Герцогиня побледнела, пошатнулась.
— Я сегодня же буду у короля, — сказала ее величество. — Мужчины только и думают что о войне, а пора бы им подумать о женщинах и детях, которые во время войны превращаются в разменную монету. У меня была депутация еврейских общин. Они просят разрешения обратить в еврейскую веру многих женщин и детей, которых казаки крестили насильно. Я хочу, чтобы на этой аудиенции присутствовали бы и вы, княжна.
— Благодарю вас, ваше величество! — Княжна Софья в сильном волнении забыла поклониться. — Я шла по дорогам со многими несчастными, которых, как и меня, венчали насильно. Теперь, когда установился мир, они тысячами бегут с Украины в Польшу. И все в отчаянье. Женщины не знают, вдовы ли они. У многих мужья убиты и замучены, но немалое число мужчин спаслось бегством… А детям совсем худо. Они зачастую не помнят имен своих родителей… Теперь все ищут: матерей, отцов, жен, детей…
— Такова моя доля — быть королевой в разоренном королевстве, — сказала королева Мария для своих спутниц и для потомства.
Король Ян Казимир позволил евреям, насильно крещенным казаками, вернуться в свою веру.
ГЛАВА ВОСЬМАЯ
С недоброй вестью приехал в Чигирин Караш-мурза.
Ислам Гирей собирает под Перекопом войска: турецкий падишах Магомет IV повелел хану идти на московские украйны. Падишаху нужны отменные гребцы на галеры, а лучше русских гребцов нет на белом свете.

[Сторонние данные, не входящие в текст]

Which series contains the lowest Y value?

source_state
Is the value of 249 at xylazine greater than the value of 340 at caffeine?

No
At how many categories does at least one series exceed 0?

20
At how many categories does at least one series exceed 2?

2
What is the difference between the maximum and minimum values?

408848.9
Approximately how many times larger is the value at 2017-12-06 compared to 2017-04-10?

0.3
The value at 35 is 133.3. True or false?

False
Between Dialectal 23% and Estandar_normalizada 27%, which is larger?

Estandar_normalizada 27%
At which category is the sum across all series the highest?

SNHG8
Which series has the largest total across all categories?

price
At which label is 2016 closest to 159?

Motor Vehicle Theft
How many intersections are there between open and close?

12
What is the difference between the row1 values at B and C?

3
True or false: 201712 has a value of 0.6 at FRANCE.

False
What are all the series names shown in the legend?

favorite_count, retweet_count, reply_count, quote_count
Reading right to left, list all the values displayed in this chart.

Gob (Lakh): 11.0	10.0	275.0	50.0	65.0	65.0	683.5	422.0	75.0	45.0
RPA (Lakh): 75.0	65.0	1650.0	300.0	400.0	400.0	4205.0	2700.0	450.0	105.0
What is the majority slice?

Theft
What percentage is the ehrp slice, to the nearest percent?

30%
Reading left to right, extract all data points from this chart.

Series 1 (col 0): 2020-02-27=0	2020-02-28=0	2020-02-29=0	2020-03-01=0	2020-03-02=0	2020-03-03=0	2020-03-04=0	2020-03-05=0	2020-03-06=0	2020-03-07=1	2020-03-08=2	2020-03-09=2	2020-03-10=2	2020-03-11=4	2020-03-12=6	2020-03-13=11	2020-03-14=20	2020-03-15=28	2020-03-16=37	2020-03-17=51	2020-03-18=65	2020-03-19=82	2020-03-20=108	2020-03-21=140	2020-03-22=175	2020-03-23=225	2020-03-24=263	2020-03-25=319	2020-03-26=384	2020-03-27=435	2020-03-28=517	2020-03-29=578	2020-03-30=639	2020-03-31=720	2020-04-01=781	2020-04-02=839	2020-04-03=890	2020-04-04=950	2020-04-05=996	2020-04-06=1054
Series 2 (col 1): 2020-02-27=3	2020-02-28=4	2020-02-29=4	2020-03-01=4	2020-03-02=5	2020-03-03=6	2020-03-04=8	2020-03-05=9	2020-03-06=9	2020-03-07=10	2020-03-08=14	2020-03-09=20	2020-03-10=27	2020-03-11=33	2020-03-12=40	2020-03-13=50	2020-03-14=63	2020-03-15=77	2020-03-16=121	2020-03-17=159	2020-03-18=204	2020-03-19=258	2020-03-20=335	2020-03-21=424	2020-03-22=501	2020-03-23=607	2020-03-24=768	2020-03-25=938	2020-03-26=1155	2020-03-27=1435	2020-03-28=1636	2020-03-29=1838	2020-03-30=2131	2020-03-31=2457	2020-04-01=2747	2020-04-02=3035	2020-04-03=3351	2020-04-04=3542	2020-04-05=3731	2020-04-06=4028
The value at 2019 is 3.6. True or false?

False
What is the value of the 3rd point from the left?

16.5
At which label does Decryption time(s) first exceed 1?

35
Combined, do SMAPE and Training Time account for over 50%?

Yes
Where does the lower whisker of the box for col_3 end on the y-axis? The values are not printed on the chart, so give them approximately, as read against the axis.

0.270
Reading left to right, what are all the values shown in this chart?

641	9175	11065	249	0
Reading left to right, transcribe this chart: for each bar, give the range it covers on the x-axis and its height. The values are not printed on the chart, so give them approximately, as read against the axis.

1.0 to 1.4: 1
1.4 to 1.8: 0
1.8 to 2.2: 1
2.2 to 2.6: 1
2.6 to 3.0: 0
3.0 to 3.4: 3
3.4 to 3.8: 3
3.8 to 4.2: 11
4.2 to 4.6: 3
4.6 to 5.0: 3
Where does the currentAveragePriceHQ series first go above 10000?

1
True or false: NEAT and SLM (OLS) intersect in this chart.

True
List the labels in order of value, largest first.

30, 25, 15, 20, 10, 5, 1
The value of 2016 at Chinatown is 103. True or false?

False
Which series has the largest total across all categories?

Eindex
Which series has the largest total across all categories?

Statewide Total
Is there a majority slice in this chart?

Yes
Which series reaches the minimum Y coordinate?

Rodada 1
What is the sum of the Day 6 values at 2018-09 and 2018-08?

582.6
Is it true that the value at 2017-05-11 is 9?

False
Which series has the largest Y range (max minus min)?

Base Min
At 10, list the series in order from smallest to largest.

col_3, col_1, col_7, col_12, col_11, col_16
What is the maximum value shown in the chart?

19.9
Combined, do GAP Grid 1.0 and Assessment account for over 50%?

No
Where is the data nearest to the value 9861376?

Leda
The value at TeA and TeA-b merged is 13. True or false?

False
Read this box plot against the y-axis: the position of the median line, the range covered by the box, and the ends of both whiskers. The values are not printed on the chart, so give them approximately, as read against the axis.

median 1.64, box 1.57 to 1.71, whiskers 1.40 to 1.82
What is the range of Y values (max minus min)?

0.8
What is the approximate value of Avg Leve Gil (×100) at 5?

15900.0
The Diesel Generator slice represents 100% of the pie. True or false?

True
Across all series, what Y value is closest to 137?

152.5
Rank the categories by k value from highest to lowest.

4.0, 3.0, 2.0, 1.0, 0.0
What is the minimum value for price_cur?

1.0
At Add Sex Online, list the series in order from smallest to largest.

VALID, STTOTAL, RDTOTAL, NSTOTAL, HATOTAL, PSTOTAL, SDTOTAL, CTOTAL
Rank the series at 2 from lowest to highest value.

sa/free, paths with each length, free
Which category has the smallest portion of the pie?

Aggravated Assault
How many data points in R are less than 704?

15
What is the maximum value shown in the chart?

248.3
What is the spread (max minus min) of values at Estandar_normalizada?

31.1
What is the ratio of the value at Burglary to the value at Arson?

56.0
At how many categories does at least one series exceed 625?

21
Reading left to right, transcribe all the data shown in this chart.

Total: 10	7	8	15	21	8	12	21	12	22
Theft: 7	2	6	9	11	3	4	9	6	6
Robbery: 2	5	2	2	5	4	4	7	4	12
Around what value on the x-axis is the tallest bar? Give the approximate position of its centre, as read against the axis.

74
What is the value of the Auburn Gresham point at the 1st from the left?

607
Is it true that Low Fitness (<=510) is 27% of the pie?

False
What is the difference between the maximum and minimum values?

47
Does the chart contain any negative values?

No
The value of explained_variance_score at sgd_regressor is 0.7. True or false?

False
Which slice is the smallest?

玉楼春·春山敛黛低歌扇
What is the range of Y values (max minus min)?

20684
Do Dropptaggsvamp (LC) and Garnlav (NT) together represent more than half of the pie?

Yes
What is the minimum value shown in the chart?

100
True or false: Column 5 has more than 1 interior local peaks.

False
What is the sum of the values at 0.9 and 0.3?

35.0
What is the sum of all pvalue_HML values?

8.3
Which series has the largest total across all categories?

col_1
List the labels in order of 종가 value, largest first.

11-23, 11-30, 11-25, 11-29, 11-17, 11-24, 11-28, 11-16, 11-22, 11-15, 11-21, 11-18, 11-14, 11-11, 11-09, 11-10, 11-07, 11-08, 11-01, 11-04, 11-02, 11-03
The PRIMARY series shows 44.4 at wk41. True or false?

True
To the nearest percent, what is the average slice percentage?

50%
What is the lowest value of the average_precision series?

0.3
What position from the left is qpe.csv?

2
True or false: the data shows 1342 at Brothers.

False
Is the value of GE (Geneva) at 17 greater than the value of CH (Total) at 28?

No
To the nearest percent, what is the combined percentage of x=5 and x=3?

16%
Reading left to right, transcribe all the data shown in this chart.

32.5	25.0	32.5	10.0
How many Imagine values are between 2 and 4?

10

— Нет, — сказал Богдан, — на московского царя не пойду. Грабить русских — все равно что самого себя грабить. Передай, Караш-мурза, своему великому хану: если он пойдет на Москву, то я, сложась с донскими казаками и с московскими воеводами, не дам совершиться злодейству.
Гетман знал: хан лжет. Верещак, казачий шпион при дворе короля, сообщил: поход на Москву затевает Потоцкий.
— Ничего изменить нельзя, ибо хан собрал войска! — возразил Караш-мурза гетману.
— А войскам платить нужно, так?
— Так, — поддакнул татарин.
— Сам бы ты, Караш-мурза, сложился войсками с Тугай-беем да сходил бы на Радзивилла. Он у меня теперь большой должник за кума моего. А хану скажи: Хмельницкий вместе с ордой готов на Василия Лупу идти. Я дочь господаря за сына своего сватаю, а Лупу упирается, выгоды своей не видит. Падишах Магомет поход мне этот дозволяет совершить.